_Text excerpt_
# # # # #

Wikibase scripts#
claimit script#
A script that adds claims to Wikidata items based on a list of pages
These command line parameters can be used to specify which pages to work on:
This script supports use of pagegenerators
arguments.
Usage:
python pwb.py claimit [pagegenerators] P1 Q2 P123 Q456
You can use any typical pagegenerator (like categories) to provide with a list of pages. Then list the property–>target pairs to add.
For geographic coordinates:
python pwb.py claimit [pagegenerators] P625 [lat-dec],[long-dec],[prec]
[lat-dec] and [long-dec] represent the latitude and longitude respectively, and [prec] represents the precision. All values are in decimal degrees, not DMS. If [prec] is omitted, the default precision is 0.0001 degrees.

# # # # #

_Data_
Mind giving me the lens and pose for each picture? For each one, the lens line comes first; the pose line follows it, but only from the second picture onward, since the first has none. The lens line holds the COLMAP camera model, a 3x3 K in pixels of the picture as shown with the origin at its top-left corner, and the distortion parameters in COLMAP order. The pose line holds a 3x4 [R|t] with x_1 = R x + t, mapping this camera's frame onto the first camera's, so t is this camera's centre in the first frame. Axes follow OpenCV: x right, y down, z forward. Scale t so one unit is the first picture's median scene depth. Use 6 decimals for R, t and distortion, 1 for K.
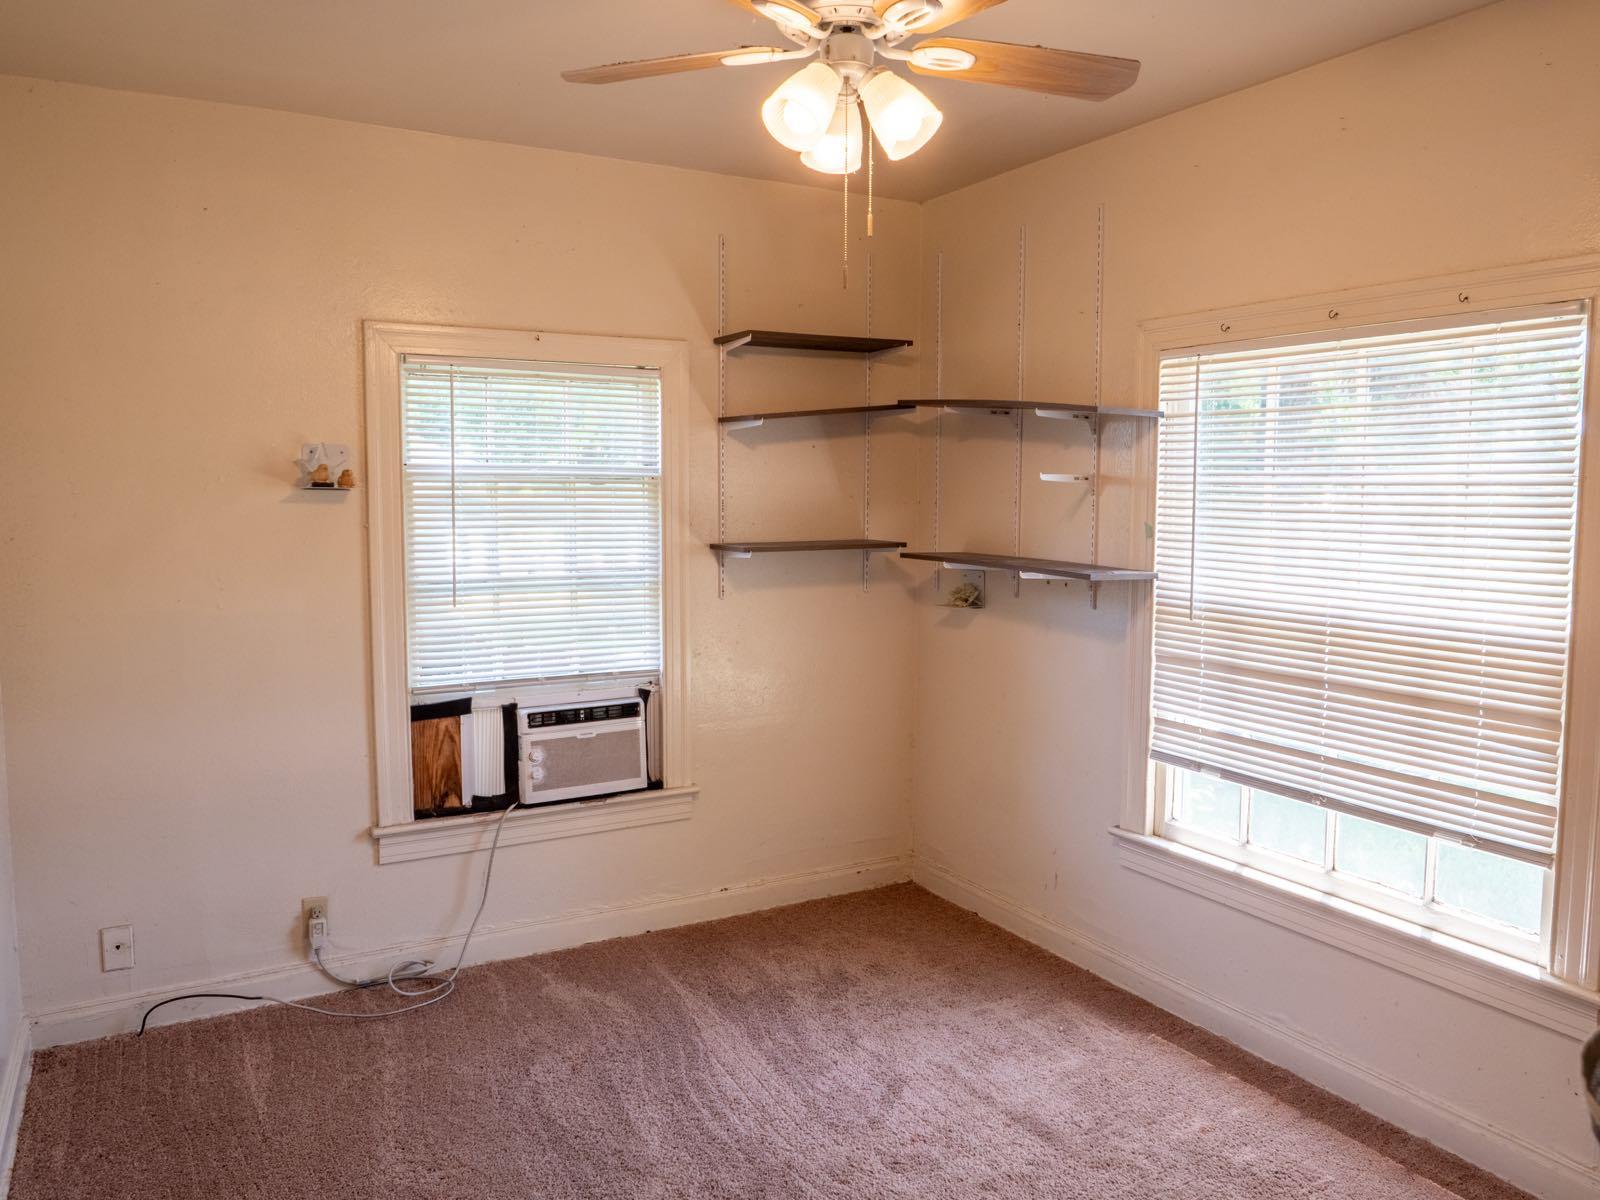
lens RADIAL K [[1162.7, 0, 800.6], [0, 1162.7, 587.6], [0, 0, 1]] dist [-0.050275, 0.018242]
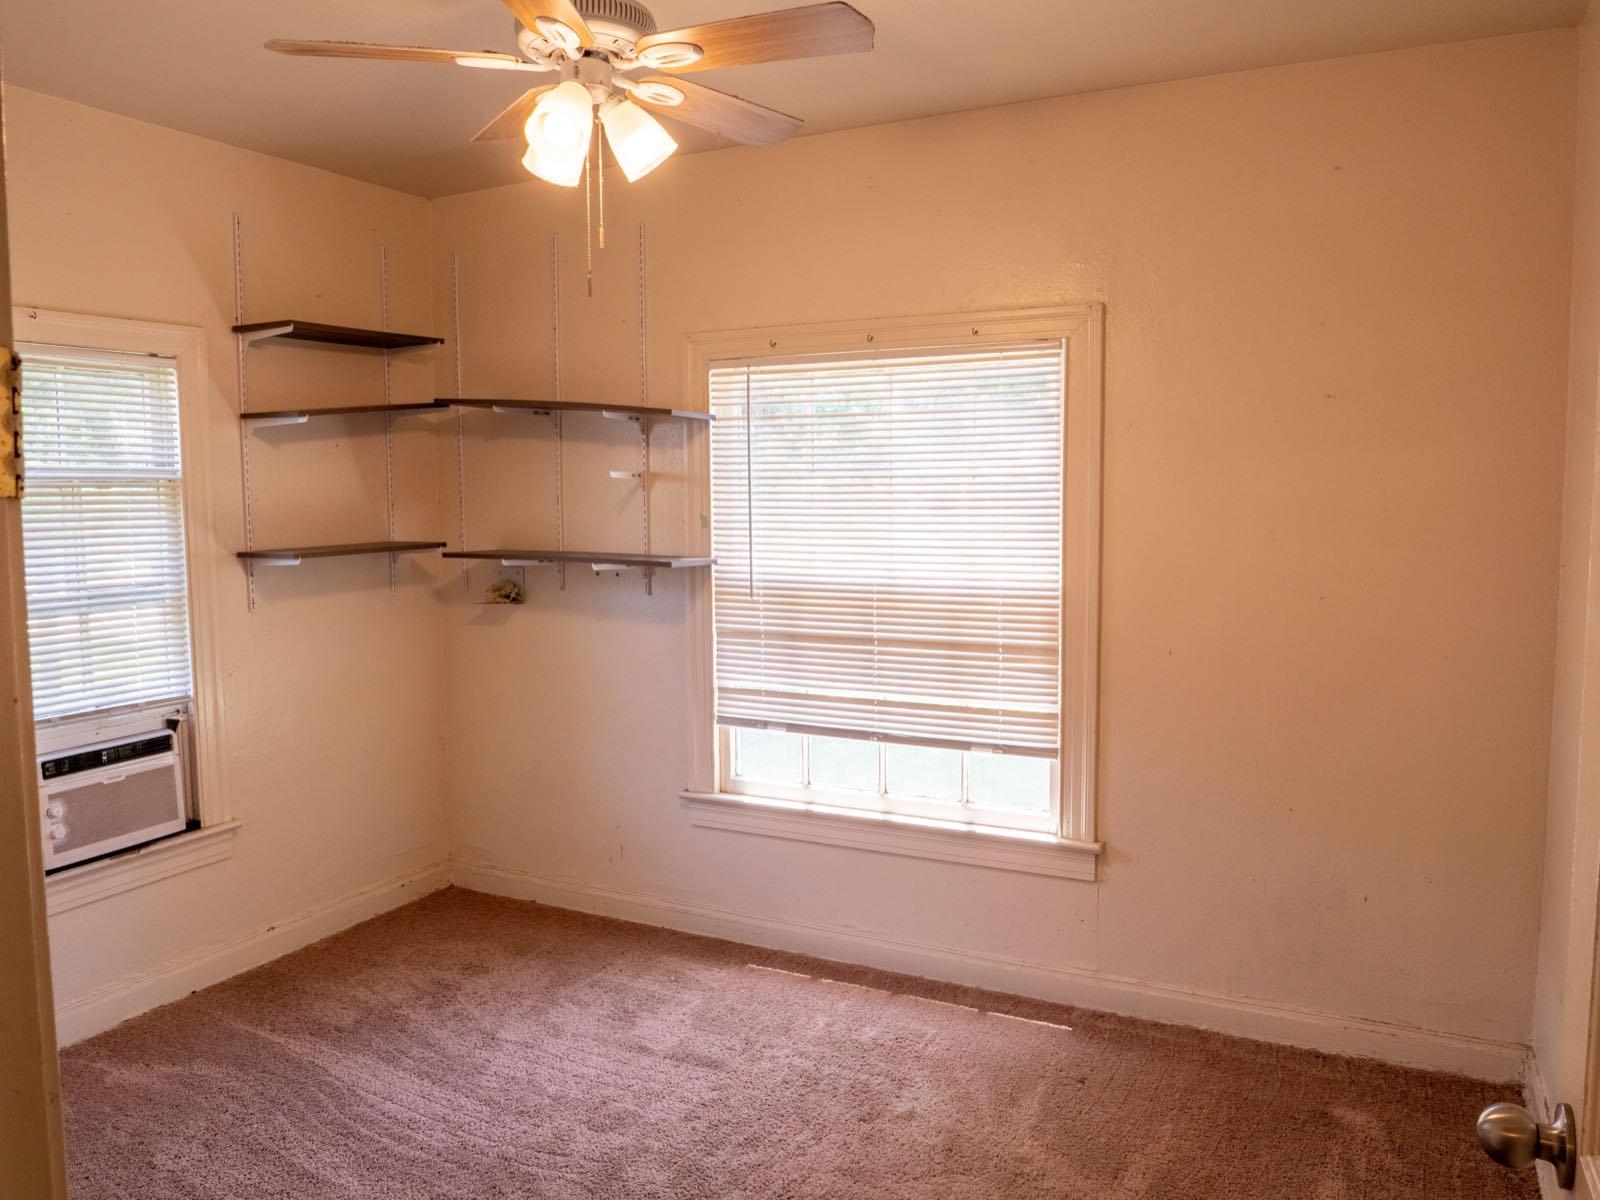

# # # # #

Answer from the claimit script text:
(a) What does the script add to Wikidata items?
(b) Which property is used for geographic coordinates?
(c) What precision is used when [prec] is omitted?
Answer from the claimit script text only, not from the listing.

_Solved problem_
(a) Claims, based on a list of pages.
(b) P625.
(c) 0.0001 degrees.